Wood got his paper published. But since encountering that initial pushback, he has developed a keen eye for this particular brand of naturefaking. He keeps a file of all the depictions of honeyguides he has ever come across, going back to 1777, when a Swedish naturalist named Anders Sparrman sent a dispatch from the Cape of Good Hope describing a “curious species of Cuckow” known for “discovering wild-honey to travellers.” (“The bee-hunters never fail to leave a small portion for their conductor, but commonly take care not to leave so much as would satisfy its hunger,” Sparrman continues, equivocally. “The bird’s appetite being only whetted by this parsimony, it is obliged to commit a second treason, by discovering another bee’s-nest, in hopes of a better salary.”)

Rampant anthropomorphizing aside, “whoever [Sparrman] was talking to gave him the straight dope,” Wood says. (Sparrman also gave the greater honeyguide its fitting scientific name: Indicator indicator.) But things went downhill after that. “Throughout the 20th century there is this growing mythologization of this relationship,” he says–Laurens van der Post citing the “magic and religious revelation” of the Bushmen-honeyguide alliance, for instance, or William Swainson’s specimen “patiently waiting for that portion that is always left by the African hunters as a reward.” And after that, of course, come the excitable, authoritative narrators of YouTube. 

From all of this, Wood has gleaned a sort of perpendicular message from the Hadza. “I propose that the moral conundrum that the Hadza might be facing is totally different than what we in the West might be imagining,” he says, one centered not on being fair to honeyguides, but on making sure fellow foragers get fed.

Other sources take different lessons from the honeyguide chronicles. Clapperton Mavhunga, an associate professor of Science, Technology and Society at the Massachusetts Institute of Technology, comes to the situation with a distinct frame of reference. Growing up in Zimbabwe, Mavhunga spent much of his childhood raiding bee’s nest after bee’s nest with the help of the honeyguide. “In my own culture, the saying is that it can either lead to you honey, or it can lead you to an Egyptian cobra,” he says.

Though he trusts Wood's observations, Edmound Dounias, an ethnobiologist who studies honeyguides in the Congo, says that this sharing framework is, in his experience, more common. “To my knowledge, the Hadza are the only honeyguide partners who try to cheat the partnership,” he writes in an email. “In the societies I’ve worked with, rewarding the bird is a recognition of its crucial role and an expression of respect.”
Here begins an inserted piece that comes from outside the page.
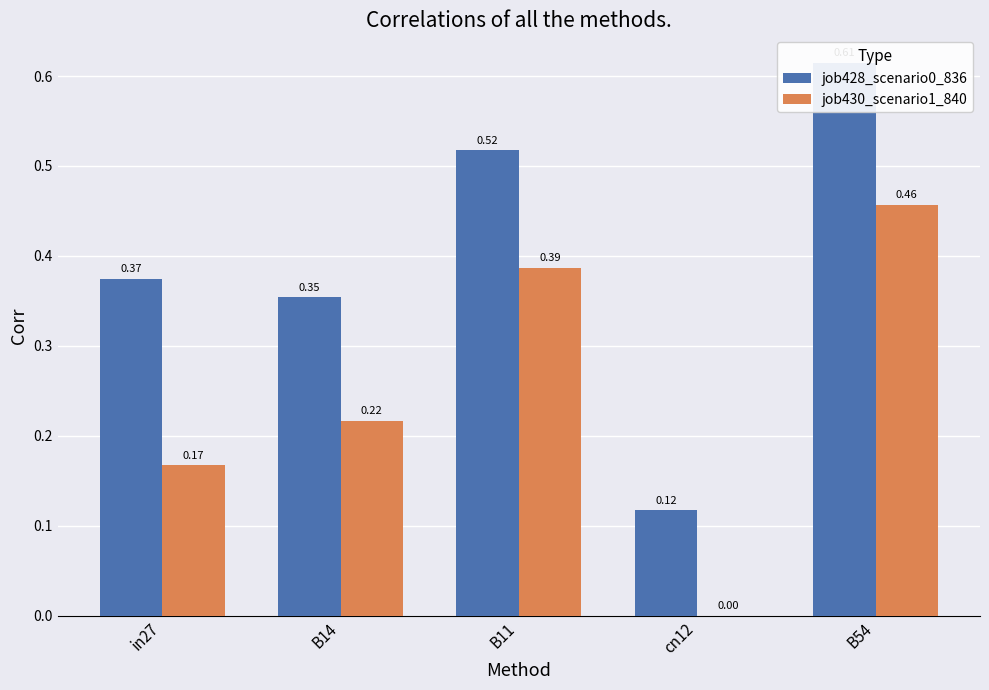

At how many categories does at least one series exceed 0?

5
Such a stark cultural difference raises important questions, Mavhunga says. The Hadza are coming under increased pressure from governments and NGOs that seek fast development. It’s worth considering that they may have adapted their honeyguide strategy more recently as a result of these changes, he says. (Wood says that, after speaking to a number of Hadza and a number of fellow researchers, he has seen no evidence that the Hadza have ever repaid honeyguides.)
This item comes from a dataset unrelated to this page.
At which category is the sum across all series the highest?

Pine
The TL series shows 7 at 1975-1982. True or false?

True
Even if they did not, it’s vital to understand the Hadza’s decisions within the contexts in which they arose, especially when such decisions can be twisted to encourage particular outcomes, says Mavhunga. This is another, even more insidious part of naturefaking’s legacy: groups whose practices don’t jibe with harmonious narratives can be left out of conservation decisions, or even forced off of their land.  

Centuries of colonialism have given us particular grids–the scientific method included–on which indigenous ideas and experiences are not always easily plotted. “For one to have a relationship with a bird like a honeyguide, one has to have thoroughly studied and understood its ways,” Mavhunga says.

Even that is just a small portion of a larger understanding, one that must take into account Hadza faith, ethics, philosophy, and current events. “Be very careful, because what you are looking for here are not your reasons,” he says. “It’s the Hadza’s reasons.”